== Segment start ==

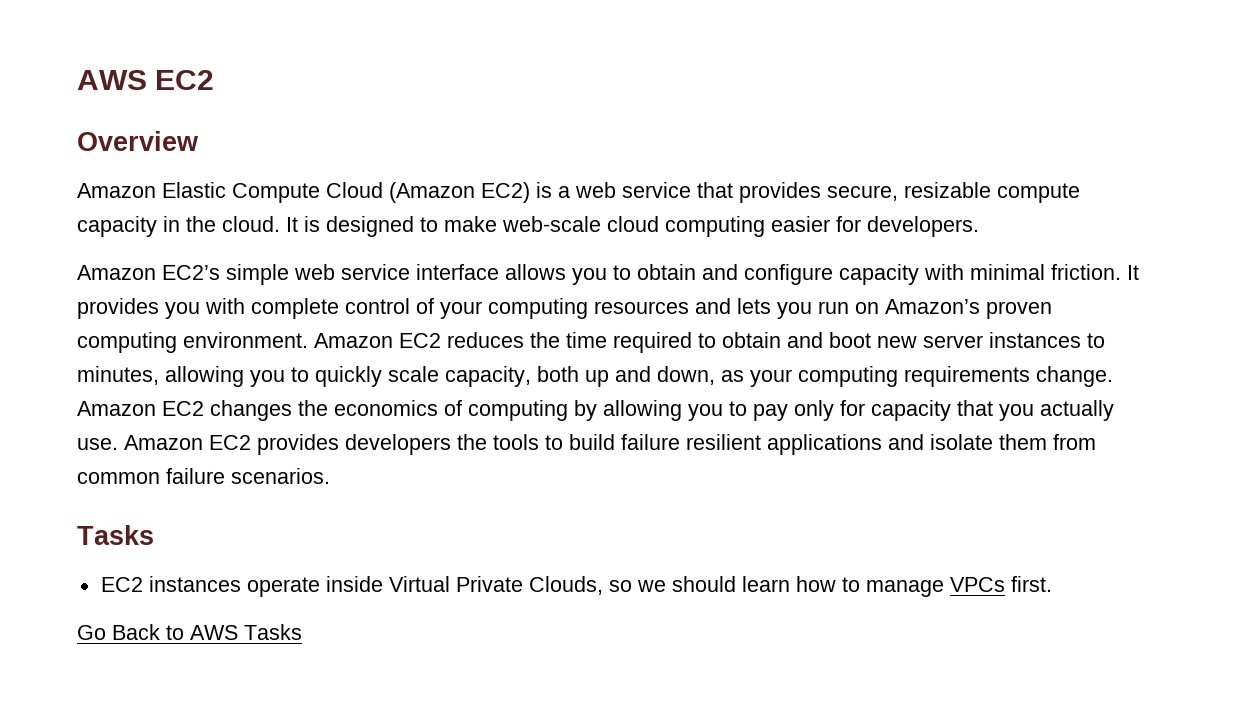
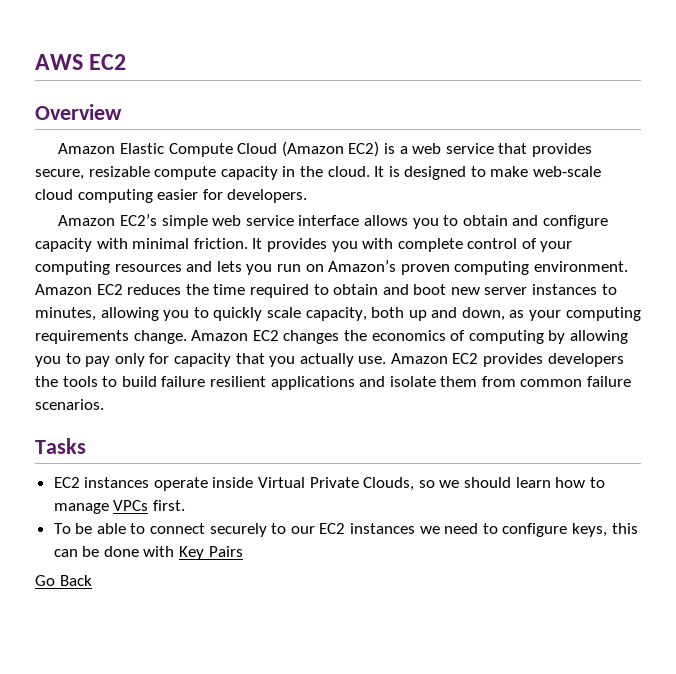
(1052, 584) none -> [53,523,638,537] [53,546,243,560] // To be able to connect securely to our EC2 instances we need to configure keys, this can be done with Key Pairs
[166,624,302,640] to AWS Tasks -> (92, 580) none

== Segment end ==
== Segment start ==

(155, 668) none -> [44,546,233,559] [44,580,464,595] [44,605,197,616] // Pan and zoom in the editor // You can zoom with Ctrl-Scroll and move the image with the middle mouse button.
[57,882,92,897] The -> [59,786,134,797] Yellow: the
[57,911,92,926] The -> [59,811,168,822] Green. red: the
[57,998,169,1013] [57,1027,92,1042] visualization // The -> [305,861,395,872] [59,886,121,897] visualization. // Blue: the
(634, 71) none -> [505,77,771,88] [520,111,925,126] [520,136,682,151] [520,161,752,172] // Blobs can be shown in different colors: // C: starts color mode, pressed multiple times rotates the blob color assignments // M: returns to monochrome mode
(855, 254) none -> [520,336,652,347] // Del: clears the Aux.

== Segment end ==
== Segment start ==

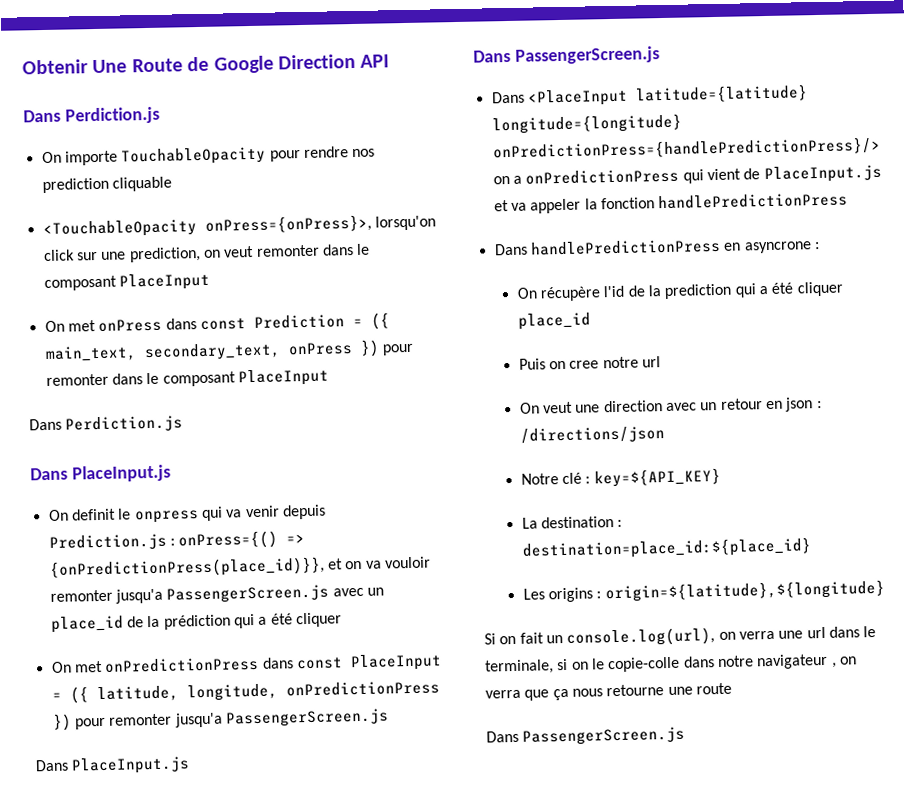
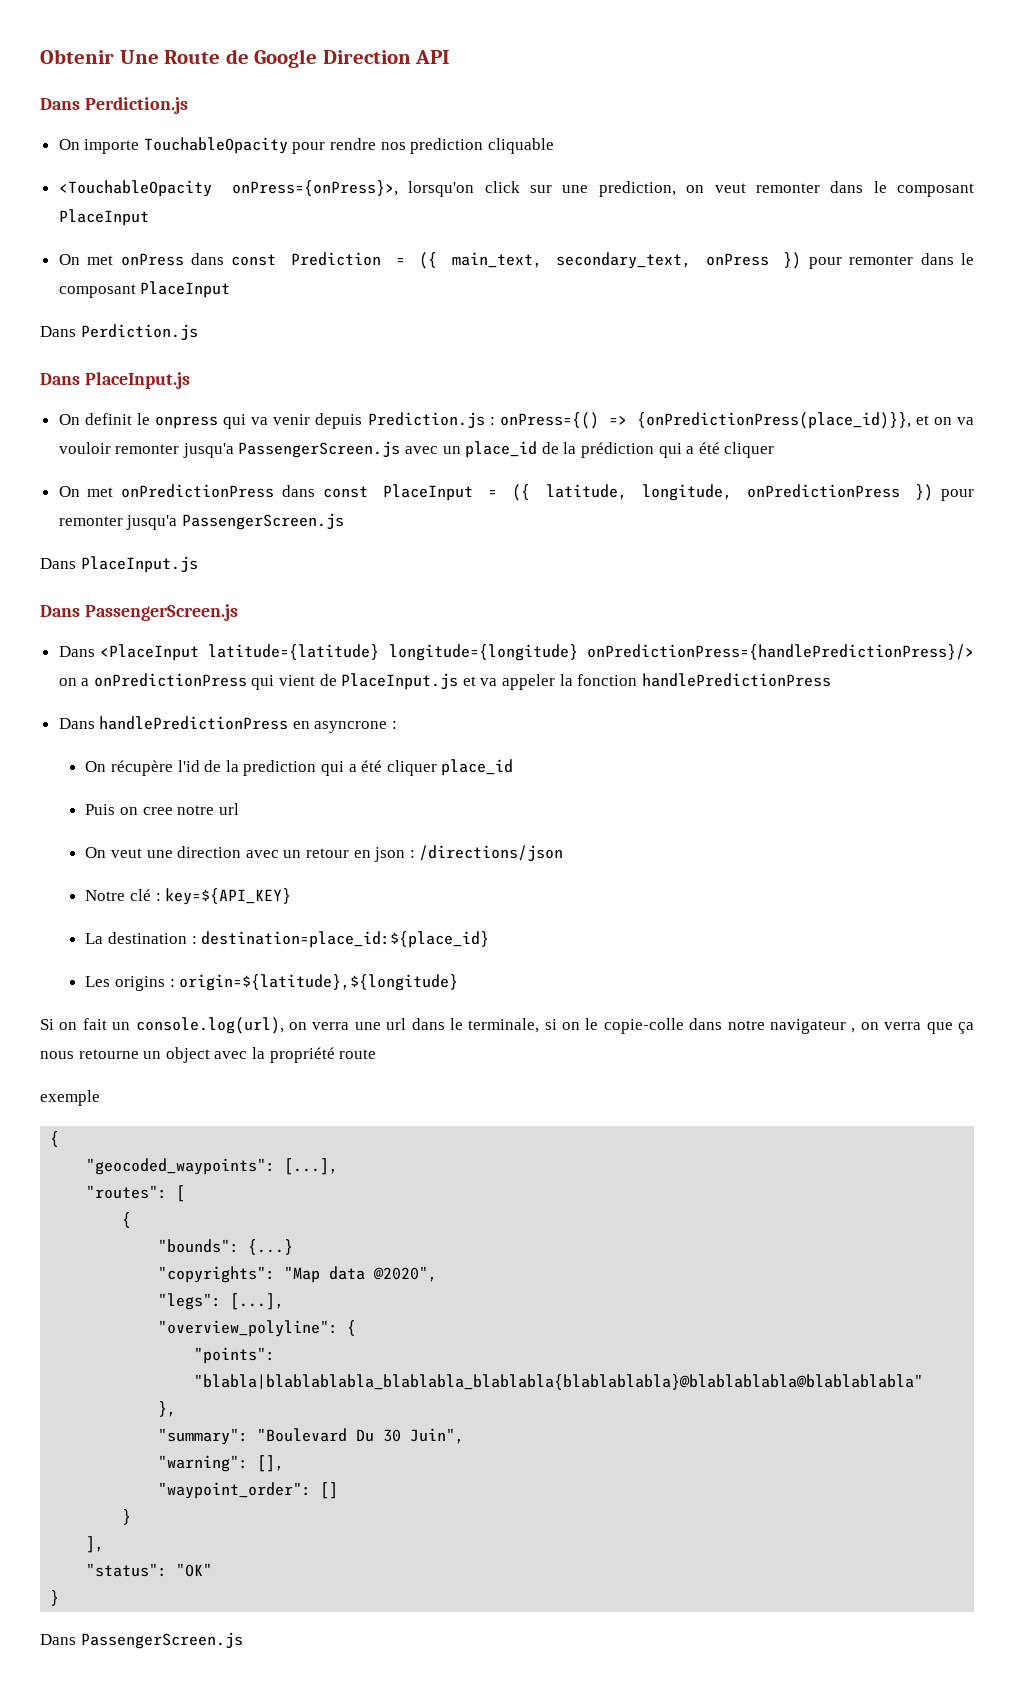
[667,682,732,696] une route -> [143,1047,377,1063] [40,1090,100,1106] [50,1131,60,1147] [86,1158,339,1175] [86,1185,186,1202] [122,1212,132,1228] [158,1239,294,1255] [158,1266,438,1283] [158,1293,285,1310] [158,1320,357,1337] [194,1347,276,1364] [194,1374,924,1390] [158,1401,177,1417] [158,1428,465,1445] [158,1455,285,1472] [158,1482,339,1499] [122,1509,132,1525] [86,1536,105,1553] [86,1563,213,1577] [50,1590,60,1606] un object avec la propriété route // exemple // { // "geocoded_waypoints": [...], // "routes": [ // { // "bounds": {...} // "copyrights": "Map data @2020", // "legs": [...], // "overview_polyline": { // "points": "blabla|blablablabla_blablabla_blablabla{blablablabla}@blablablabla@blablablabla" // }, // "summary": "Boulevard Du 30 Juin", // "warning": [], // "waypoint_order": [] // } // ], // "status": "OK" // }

== Segment end ==

Work required:
Filter the listing down to the lines holding the word "with", and return those.

Written response:
(1052, 584) none -> [53,523,638,537] [53,546,243,560] // To be able to connect securely to our EC2 instances we need to configure keys, this can be done with Key Pairs
(155, 668) none -> [44,546,233,559] [44,580,464,595] [44,605,197,616] // Pan and zoom in the editor // You can zoom with Ctrl-Scroll and move the image with the middle mouse button.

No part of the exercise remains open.